Using the information →
a) Name every person mentioned by name in the music text that comes before the listing.
b) According to the music text that comes before the listing, how old was Count Geza Zichy when he lost his arm?
c) Continue the music text about Wagner and Count Geza Zichy, which comes before the listing, from the point where it stops.

Wagner died in Venice, and there ensued that fantastic nocturnal carrying of his body by Italian enthusiasts. After his death, the Baireuth Festivals continued and pilgrims from all over the world flocked to them yearly. Their purpose was to perform the Wagnerian works with the utmost perfection, and in complete accordance with the usages that Wagner had laid down with great detail. Whether in the later years of their flourishing they were the best Wagnerian performances in the world may be greatly doubted.

But Cosima Wagner and her son have devoted themselves to the restoration of the Baireuth Festivals, and that is why Siegfried Wagner is coming to America. He will be welcomed and aided by a committee of notables, such men as Otto H. Kahn and Clarence H. Mackay. His tour will be pushed energetically. He was to have conducted a performance of his own opera, Der Barenhauter, with the Wagnerian Opera Company, but the bankruptcy of the company has canceled this. He is scheduled to conduct programs with the principal orchestras in the country-- in New York, Chicago, Boston, Cleveland, Detroit, Baltimore, Cincinnati, St. Louis, Los Angeles, San Francisco. One Hand

Few greater disabilities can be imagined than that of the loss of an arm to a pianist. Yet recent death notices contain the name of an old Hungarian, aged 75, famed as a pianist despite the loss of his right arm. Count Geza Zichy was a boy of 14 when maiming came to him in a hunting accident, yet with extraordinary courage and perseverance he schooled his remaining arm to do the work of two. He achieved such mastery that he gained the admiration of Liszt, who proclaimed him a phenomenon, accepted him as his pupil.

Input data →
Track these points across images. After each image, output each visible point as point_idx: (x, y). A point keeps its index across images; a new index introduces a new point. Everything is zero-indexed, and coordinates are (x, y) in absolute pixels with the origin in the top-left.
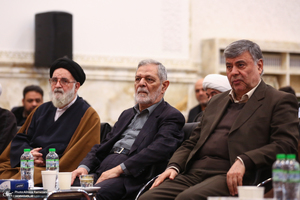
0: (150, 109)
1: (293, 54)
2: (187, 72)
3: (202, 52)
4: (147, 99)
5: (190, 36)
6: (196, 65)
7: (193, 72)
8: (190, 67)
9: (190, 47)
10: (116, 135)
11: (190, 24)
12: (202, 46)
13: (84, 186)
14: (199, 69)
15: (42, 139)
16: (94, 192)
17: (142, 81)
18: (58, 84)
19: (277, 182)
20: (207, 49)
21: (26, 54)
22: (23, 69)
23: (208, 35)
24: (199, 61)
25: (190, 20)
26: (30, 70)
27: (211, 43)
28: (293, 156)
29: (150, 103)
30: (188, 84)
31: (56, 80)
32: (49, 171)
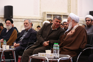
0: (28, 30)
1: (63, 15)
2: (39, 19)
3: (43, 15)
4: (27, 28)
5: (40, 11)
6: (41, 18)
7: (41, 19)
8: (40, 18)
9: (40, 14)
10: (21, 36)
11: (40, 9)
12: (43, 13)
13: (12, 49)
14: (42, 19)
15: (4, 37)
16: (14, 50)
17: (25, 24)
18: (8, 24)
19: (54, 49)
20: (44, 14)
21: (2, 15)
22: (1, 19)
23: (44, 11)
24: (42, 17)
25: (40, 8)
26: (3, 19)
27: (45, 13)
28: (58, 44)
29: (28, 29)
30: (39, 22)
31: (7, 23)
32: (4, 45)
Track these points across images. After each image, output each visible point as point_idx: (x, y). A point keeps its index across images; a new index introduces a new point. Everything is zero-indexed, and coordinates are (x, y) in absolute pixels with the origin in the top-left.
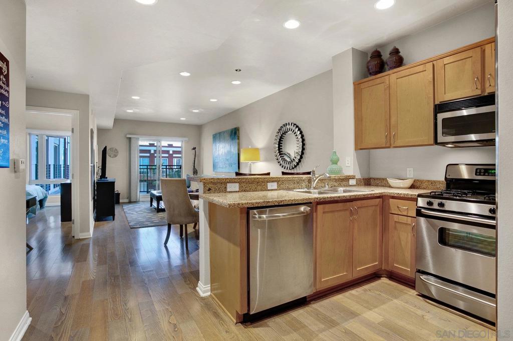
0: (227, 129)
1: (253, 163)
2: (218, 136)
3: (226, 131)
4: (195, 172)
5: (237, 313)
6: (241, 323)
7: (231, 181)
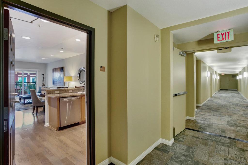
0: (59, 67)
1: (70, 82)
2: (55, 70)
3: (59, 68)
4: (44, 85)
5: (57, 127)
6: (58, 130)
7: (56, 90)
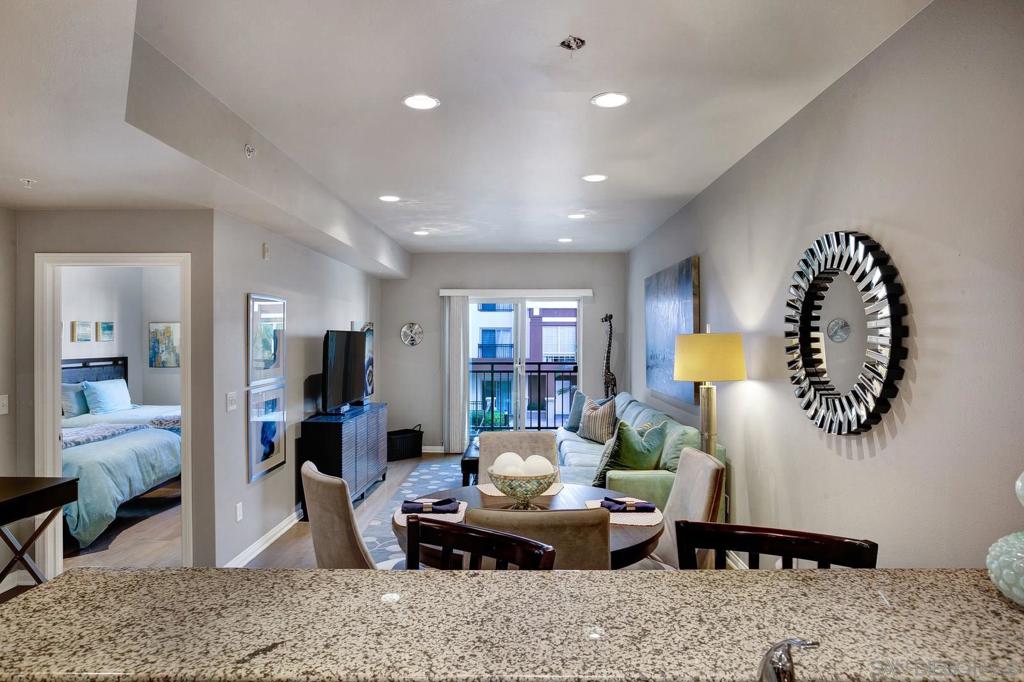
2: (654, 283)
3: (670, 269)
4: (610, 383)
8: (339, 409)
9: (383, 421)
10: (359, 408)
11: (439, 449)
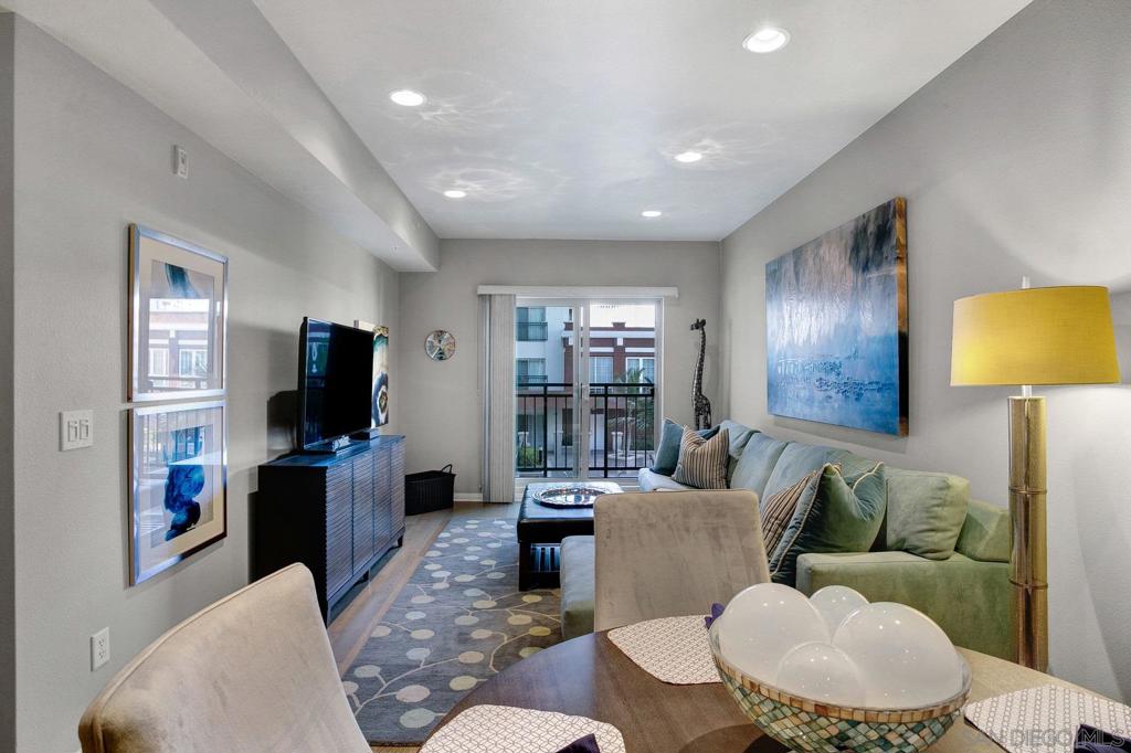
4: (703, 409)
8: (331, 444)
9: (397, 461)
10: (363, 444)
11: (477, 497)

Response list →
a) Wagner, Cosima Wagner, Siegfried Wagner, Otto H. Kahn, Clarence H. Mackay, Count Geza Zichy, and Liszt.

b) He was 14.

c)
The one-armed pianist began his concert career in 1880, with a program arranged by himself for one hand. He had a success that established him as one of the musical personalities of Hungary. He became President of the Royal Academy of Music at Buda Pesth and of the National Conservatory. He was in addition a lawyer, but continued his one-handed virtuosoship of the piano until his recent death.

Prodigy

Europe has been thrilled by the gifts of Nino Rota Rinaldi, aged eleven, of Milan, who caused a sensation last month at Tourcoing, France, by conducting a performance of an oratorio written by himself. The work, The Childhood of St. John, was produced by a chorus and orchestra of 250 persons. Both the boy's composition and his conducting were pronounced excellent.

And now another infant has arisen. Pietro Mazzini, son of an Italian publicist and of the singer, Carla Benassi, is a pianist. The other day he played a program. "Nothing short of marvelous," said a French critic. This lad is only five.

The value of prodigies seems much in doubt. Endless numbers of them, with genius in infancy, have come to mediocrity in maturity. On the other hand, many of the world's finest artists have been infant prodigies, witness Josef Hofmann, at the piano, Mozart in composition.

*Baireuth is a town of Bavaria where Wagner conducted many of his own operas. Both Wagner and Liszt are buried there.